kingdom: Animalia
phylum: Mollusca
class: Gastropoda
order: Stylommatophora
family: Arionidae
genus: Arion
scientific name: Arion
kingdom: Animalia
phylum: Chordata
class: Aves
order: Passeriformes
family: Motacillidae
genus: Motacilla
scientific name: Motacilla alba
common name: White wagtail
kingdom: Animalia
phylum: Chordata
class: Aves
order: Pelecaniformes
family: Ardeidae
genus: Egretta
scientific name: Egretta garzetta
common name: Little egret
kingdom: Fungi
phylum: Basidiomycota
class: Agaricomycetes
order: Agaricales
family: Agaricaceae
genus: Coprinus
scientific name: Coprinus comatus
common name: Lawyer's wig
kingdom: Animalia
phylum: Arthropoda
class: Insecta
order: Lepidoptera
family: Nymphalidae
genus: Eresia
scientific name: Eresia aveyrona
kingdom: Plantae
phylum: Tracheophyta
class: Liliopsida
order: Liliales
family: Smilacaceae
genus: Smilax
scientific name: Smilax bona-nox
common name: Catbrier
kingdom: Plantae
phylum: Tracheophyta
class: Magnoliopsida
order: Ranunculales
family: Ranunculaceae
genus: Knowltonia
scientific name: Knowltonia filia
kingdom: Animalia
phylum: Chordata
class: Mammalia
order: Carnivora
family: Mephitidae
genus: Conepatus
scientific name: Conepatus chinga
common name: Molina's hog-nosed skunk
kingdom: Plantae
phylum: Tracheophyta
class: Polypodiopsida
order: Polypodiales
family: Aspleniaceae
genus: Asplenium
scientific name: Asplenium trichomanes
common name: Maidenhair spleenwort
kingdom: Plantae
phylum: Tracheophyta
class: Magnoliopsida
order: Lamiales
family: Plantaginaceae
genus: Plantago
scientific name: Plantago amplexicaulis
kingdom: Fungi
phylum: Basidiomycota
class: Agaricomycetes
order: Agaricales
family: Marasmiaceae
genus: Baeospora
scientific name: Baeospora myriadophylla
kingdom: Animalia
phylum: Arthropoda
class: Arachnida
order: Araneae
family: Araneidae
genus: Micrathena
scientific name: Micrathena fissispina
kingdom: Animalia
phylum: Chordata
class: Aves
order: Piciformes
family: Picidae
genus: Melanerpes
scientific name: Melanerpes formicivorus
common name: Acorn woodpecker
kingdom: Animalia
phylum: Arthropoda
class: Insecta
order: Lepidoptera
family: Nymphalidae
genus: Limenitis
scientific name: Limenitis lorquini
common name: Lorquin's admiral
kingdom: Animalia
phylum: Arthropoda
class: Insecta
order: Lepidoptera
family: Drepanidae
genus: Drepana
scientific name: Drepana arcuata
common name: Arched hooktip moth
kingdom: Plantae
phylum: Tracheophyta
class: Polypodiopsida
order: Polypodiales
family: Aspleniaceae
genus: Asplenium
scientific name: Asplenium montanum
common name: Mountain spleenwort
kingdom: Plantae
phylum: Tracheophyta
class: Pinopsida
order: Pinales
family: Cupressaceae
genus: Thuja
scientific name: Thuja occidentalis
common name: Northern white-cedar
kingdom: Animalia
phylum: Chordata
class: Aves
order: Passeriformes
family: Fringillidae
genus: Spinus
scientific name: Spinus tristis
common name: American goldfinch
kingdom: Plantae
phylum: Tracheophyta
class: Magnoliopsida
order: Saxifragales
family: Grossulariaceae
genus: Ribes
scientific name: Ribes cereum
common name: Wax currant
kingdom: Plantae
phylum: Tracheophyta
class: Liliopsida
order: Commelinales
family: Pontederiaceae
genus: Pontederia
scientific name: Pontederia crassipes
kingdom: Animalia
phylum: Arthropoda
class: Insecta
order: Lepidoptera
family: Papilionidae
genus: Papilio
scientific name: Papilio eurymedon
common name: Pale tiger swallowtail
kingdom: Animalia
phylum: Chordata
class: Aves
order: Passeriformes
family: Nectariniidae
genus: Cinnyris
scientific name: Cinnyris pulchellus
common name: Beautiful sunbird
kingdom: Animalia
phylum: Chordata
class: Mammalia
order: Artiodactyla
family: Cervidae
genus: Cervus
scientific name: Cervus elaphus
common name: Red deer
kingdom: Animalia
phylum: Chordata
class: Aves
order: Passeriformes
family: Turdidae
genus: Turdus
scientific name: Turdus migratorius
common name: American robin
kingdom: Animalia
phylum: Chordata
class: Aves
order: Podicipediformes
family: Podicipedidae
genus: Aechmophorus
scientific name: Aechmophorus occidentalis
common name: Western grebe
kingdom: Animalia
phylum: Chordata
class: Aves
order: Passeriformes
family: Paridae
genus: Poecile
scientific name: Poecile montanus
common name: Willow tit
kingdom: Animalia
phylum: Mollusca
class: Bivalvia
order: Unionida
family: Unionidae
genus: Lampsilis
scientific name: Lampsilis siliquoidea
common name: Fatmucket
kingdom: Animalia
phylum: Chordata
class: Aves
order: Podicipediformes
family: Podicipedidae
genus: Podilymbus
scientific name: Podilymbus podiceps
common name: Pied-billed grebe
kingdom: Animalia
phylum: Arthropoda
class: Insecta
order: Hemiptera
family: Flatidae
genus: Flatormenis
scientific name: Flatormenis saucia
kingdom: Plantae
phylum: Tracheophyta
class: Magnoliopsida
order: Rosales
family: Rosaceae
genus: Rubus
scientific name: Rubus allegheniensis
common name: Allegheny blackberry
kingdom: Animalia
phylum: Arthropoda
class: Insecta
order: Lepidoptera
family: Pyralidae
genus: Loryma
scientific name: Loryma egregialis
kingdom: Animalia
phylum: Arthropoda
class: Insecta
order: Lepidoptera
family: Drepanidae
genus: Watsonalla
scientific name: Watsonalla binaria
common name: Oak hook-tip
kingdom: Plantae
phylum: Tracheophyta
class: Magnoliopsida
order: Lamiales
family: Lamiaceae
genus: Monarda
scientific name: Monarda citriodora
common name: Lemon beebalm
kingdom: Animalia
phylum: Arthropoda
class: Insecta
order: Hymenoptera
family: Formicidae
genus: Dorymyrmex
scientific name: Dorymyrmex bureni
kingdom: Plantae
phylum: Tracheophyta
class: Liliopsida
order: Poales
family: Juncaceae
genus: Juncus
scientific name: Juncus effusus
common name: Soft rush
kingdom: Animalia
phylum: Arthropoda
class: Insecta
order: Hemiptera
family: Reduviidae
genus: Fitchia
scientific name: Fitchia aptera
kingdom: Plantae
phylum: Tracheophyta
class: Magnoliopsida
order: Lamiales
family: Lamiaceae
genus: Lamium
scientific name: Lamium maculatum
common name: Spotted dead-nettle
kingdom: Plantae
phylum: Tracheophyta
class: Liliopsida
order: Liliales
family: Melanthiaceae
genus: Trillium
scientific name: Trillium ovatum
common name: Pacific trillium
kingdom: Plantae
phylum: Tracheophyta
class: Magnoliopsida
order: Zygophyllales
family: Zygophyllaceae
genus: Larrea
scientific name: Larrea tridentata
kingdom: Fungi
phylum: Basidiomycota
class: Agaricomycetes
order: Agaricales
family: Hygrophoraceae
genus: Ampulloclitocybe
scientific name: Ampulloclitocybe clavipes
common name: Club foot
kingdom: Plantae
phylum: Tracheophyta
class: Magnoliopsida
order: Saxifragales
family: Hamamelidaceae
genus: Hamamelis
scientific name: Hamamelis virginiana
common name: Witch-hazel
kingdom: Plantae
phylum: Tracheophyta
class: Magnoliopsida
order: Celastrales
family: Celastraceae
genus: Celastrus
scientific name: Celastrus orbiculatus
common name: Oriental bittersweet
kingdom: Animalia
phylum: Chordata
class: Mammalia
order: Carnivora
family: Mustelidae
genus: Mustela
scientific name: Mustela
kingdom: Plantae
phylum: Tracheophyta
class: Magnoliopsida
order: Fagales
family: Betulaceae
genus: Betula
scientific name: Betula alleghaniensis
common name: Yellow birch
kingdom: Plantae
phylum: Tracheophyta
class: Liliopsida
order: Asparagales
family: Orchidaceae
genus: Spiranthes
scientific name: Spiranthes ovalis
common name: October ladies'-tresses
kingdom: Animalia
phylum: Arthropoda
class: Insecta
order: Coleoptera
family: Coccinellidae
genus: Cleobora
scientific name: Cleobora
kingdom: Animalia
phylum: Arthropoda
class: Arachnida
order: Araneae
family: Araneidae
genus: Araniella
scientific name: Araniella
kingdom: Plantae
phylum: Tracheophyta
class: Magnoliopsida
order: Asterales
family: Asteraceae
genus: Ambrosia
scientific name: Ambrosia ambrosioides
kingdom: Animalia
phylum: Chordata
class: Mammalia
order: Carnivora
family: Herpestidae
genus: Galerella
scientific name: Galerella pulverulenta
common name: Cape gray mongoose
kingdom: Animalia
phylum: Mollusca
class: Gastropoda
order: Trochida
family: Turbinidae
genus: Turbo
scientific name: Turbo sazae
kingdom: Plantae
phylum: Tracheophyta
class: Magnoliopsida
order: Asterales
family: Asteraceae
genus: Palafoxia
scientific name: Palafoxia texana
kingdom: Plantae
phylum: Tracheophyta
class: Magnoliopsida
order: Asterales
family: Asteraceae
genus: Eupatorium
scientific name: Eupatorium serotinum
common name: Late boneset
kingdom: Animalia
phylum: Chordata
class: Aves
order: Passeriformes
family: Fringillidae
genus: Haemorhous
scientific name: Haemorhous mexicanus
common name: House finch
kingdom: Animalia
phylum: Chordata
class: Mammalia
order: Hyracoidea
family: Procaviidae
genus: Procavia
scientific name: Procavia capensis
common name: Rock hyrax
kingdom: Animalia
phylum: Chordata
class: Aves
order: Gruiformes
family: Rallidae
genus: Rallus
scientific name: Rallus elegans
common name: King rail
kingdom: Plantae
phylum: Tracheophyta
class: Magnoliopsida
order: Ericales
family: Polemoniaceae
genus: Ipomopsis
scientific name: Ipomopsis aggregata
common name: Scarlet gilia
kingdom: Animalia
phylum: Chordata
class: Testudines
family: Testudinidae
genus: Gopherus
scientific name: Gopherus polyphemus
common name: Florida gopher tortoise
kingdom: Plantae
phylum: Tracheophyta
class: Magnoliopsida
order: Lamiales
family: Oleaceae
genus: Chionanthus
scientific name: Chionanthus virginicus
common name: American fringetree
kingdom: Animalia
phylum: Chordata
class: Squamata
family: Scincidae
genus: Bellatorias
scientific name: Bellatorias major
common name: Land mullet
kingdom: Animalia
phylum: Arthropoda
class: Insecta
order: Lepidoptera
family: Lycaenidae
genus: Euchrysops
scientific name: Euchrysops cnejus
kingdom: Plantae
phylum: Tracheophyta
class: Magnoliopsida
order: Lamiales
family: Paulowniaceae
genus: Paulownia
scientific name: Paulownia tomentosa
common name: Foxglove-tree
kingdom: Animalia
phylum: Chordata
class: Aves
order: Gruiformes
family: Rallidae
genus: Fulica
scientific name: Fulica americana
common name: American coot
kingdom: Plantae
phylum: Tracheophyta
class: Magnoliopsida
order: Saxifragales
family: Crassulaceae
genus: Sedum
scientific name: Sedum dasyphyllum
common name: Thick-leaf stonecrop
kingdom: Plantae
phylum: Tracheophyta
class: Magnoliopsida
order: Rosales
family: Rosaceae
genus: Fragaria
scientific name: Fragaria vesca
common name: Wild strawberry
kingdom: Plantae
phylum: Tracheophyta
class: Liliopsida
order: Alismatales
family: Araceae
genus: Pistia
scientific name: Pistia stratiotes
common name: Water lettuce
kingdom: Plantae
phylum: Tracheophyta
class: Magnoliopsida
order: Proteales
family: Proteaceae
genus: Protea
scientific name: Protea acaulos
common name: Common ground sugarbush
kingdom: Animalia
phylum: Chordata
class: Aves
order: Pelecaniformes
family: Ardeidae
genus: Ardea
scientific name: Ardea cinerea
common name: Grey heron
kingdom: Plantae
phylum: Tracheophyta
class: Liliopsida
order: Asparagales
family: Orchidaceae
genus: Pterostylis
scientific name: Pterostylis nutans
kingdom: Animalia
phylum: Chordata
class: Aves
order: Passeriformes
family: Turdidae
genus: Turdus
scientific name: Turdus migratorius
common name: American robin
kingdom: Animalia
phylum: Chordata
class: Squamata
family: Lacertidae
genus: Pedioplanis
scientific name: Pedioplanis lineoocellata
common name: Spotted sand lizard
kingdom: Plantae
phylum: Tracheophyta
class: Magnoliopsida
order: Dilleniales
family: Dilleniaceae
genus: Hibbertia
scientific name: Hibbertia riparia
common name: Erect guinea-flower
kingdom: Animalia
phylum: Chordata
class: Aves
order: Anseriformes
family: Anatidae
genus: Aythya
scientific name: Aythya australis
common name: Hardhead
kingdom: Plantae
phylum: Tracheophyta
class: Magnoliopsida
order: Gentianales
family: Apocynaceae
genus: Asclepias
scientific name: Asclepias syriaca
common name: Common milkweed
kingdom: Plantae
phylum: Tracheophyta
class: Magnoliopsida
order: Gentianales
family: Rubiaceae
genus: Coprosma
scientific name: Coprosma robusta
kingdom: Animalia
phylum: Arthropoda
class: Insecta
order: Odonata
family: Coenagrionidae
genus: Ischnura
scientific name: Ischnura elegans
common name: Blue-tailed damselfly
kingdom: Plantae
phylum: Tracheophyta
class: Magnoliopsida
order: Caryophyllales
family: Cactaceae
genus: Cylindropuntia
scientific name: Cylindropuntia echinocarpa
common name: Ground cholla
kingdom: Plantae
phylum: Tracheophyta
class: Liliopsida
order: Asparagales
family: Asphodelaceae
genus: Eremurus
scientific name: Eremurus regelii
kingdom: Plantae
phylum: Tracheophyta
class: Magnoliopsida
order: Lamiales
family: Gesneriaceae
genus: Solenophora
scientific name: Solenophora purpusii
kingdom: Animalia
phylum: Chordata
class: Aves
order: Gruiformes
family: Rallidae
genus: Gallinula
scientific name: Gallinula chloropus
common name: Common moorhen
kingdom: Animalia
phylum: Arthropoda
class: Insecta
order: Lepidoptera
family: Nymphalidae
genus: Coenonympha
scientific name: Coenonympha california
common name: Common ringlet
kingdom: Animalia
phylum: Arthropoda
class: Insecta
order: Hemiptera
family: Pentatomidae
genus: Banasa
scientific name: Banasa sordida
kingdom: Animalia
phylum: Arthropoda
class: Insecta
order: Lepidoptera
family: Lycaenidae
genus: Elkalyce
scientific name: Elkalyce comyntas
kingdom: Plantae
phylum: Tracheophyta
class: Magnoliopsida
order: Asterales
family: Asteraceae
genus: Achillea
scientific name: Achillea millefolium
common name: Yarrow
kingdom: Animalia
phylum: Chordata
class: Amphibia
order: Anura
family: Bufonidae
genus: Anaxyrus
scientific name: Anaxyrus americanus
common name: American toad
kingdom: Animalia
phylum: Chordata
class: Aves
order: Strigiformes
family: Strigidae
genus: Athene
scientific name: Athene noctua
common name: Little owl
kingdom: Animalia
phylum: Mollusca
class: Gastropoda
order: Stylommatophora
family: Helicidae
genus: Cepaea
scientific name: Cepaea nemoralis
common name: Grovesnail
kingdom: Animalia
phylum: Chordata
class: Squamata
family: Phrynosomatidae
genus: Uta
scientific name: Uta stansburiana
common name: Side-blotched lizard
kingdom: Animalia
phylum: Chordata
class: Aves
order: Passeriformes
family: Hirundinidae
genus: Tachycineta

+---+

TASK GOAL: Render the listing from its first line through the line containing "scientific name: Motacilla alba" as a two-column CSV with the headers field and value. Give one row per line, with each entry in its own quoted field and any line breaks turned into spaces.

RESULT:
field,value
"kingdom:","Animalia"
"phylum:","Mollusca"
"class:","Gastropoda"
"order:","Stylommatophora"
"family:","Arionidae"
"genus:","Arion"
"scientific name:","Arion"
"kingdom:","Animalia"
"phylum:","Chordata"
"class:","Aves"
"order:","Passeriformes"
"family:","Motacillidae"
"genus:","Motacilla"
"scientific name:","Motacilla alba"